* Extract provided
--- START ---
Single by Blondie

from the album Panic of Girls
- Released: May 23, 2011
- Recorded: 2010
- Genre: New wave, pop rock
- Length: 3:09
- Label: Eleven Seven
- Songwriter(s): Deborah Harry Kato Khandwala Ben Phillips

Blondie singles chronology
| "Good Boys" (2003) | "Mother" (2011) | "What I Heard" (2011) |

Music video
- "Mother" on YouTube

= Mother (Blondie song) =

"Mother" is the lead single from Blondie's ninth studio album Panic of Girls and was written by Kato Khandwala, Ben Phillips (guitarist for The Pretty Reckless) and the band's lead singer Deborah Harry. It was released in the United Kingdom on May 22, 2011, on all major online platforms. It was the first single release from the band since "Good Boys" in 2003.

==Background==
The song was first performed in 2010 along with several other tracks from Panic of Girls during the band's Australian tour, as well as during festival appearances in the UK. It was subsequently included in the setlist of the Panic of Girls Tour in 2011 and the band's 2012 co-headlining tour with Elvis Costello. The song has been rarely performed since then but was added back into the setlist for Blondie's 2022 Against the Odds UK Tour.
--- END ---
* Exercise 1
Change "True or false" to "Yes or no" in the stored items, starting at the first item and ending at the line that contains "What position from the right is 25-Nov-2022?". Reproduce those lines with every other word unchanged.

* Stored items
--- START ---
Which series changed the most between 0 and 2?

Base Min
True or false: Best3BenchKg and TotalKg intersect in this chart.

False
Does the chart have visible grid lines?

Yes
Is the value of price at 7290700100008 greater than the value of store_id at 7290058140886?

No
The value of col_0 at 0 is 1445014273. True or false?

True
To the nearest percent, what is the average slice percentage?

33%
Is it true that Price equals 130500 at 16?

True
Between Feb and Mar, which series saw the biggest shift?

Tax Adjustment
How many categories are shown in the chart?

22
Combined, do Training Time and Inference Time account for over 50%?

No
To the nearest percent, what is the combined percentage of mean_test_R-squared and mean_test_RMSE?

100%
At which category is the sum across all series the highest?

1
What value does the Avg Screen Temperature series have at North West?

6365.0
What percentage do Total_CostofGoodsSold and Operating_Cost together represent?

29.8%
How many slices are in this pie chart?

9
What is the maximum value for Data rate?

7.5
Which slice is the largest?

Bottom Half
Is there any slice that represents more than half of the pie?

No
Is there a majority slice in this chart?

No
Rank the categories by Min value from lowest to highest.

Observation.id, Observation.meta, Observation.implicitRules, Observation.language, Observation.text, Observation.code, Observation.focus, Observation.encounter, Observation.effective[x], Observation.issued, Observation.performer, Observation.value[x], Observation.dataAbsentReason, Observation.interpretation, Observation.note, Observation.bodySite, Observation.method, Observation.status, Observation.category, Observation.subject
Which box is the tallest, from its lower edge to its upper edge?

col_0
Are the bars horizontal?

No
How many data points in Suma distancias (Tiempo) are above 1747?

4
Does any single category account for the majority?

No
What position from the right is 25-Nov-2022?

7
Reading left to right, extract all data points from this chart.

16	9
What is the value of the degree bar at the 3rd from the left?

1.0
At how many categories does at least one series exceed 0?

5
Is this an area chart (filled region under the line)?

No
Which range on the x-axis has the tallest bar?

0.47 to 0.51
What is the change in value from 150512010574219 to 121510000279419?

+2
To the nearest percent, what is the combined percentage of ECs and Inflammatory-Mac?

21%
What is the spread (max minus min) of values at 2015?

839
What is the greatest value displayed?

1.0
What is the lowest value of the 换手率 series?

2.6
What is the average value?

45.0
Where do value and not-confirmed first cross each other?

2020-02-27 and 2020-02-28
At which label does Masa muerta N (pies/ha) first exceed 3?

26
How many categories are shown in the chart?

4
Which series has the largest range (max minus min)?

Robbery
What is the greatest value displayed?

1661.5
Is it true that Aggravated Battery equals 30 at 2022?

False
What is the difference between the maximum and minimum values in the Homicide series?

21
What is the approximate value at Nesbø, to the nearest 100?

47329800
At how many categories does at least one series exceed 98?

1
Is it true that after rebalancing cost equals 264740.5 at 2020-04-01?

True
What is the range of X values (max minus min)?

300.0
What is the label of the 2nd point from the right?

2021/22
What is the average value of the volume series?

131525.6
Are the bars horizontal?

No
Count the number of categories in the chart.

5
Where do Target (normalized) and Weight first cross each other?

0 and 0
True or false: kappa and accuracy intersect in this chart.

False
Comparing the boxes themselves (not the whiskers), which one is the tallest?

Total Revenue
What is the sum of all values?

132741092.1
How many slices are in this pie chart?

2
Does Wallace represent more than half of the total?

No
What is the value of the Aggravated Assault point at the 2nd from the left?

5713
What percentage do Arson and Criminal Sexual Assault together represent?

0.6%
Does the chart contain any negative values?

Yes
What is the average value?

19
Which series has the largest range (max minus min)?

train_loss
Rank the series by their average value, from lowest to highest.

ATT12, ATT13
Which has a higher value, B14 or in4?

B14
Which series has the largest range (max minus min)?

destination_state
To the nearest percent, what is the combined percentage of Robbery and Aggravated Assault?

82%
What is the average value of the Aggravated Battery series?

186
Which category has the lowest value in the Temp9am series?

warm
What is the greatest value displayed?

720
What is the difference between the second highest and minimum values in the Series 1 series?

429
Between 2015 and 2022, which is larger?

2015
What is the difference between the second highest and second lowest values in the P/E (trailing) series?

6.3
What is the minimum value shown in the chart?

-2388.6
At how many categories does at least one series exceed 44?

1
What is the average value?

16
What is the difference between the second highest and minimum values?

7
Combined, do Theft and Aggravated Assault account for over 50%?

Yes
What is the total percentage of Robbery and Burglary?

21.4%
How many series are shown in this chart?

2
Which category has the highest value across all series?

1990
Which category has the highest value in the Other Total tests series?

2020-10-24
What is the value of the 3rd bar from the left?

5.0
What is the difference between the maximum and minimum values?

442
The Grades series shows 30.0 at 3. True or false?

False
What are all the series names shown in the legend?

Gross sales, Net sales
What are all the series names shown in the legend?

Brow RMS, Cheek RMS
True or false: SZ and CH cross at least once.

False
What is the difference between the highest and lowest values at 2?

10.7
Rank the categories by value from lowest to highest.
--- END ---
* Exercise 2
Answer these questions using the article on the Blondie song "Mother."
(a) Which label released the single?
(b) In what year was the song first performed?
(c) Which 2022 tour brought the song back into the setlist?

* Exercise answer 1
Which series changed the most between 0 and 2?

Base Min
Yes or no: Best3BenchKg and TotalKg intersect in this chart.

False
Does the chart have visible grid lines?

Yes
Is the value of price at 7290700100008 greater than the value of store_id at 7290058140886?

No
The value of col_0 at 0 is 1445014273. Yes or no?

True
To the nearest percent, what is the average slice percentage?

33%
Is it true that Price equals 130500 at 16?

True
Between Feb and Mar, which series saw the biggest shift?

Tax Adjustment
How many categories are shown in the chart?

22
Combined, do Training Time and Inference Time account for over 50%?

No
To the nearest percent, what is the combined percentage of mean_test_R-squared and mean_test_RMSE?

100%
At which category is the sum across all series the highest?

1
What value does the Avg Screen Temperature series have at North West?

6365.0
What percentage do Total_CostofGoodsSold and Operating_Cost together represent?

29.8%
How many slices are in this pie chart?

9
What is the maximum value for Data rate?

7.5
Which slice is the largest?

Bottom Half
Is there any slice that represents more than half of the pie?

No
Is there a majority slice in this chart?

No
Rank the categories by Min value from lowest to highest.

Observation.id, Observation.meta, Observation.implicitRules, Observation.language, Observation.text, Observation.code, Observation.focus, Observation.encounter, Observation.effective[x], Observation.issued, Observation.performer, Observation.value[x], Observation.dataAbsentReason, Observation.interpretation, Observation.note, Observation.bodySite, Observation.method, Observation.status, Observation.category, Observation.subject
Which box is the tallest, from its lower edge to its upper edge?

col_0
Are the bars horizontal?

No
How many data points in Suma distancias (Tiempo) are above 1747?

4
Does any single category account for the majority?

No
What position from the right is 25-Nov-2022?

* Exercise answer 2
(a) Eleven Seven
(b) 2010
(c) Blondie's Against the Odds UK Tour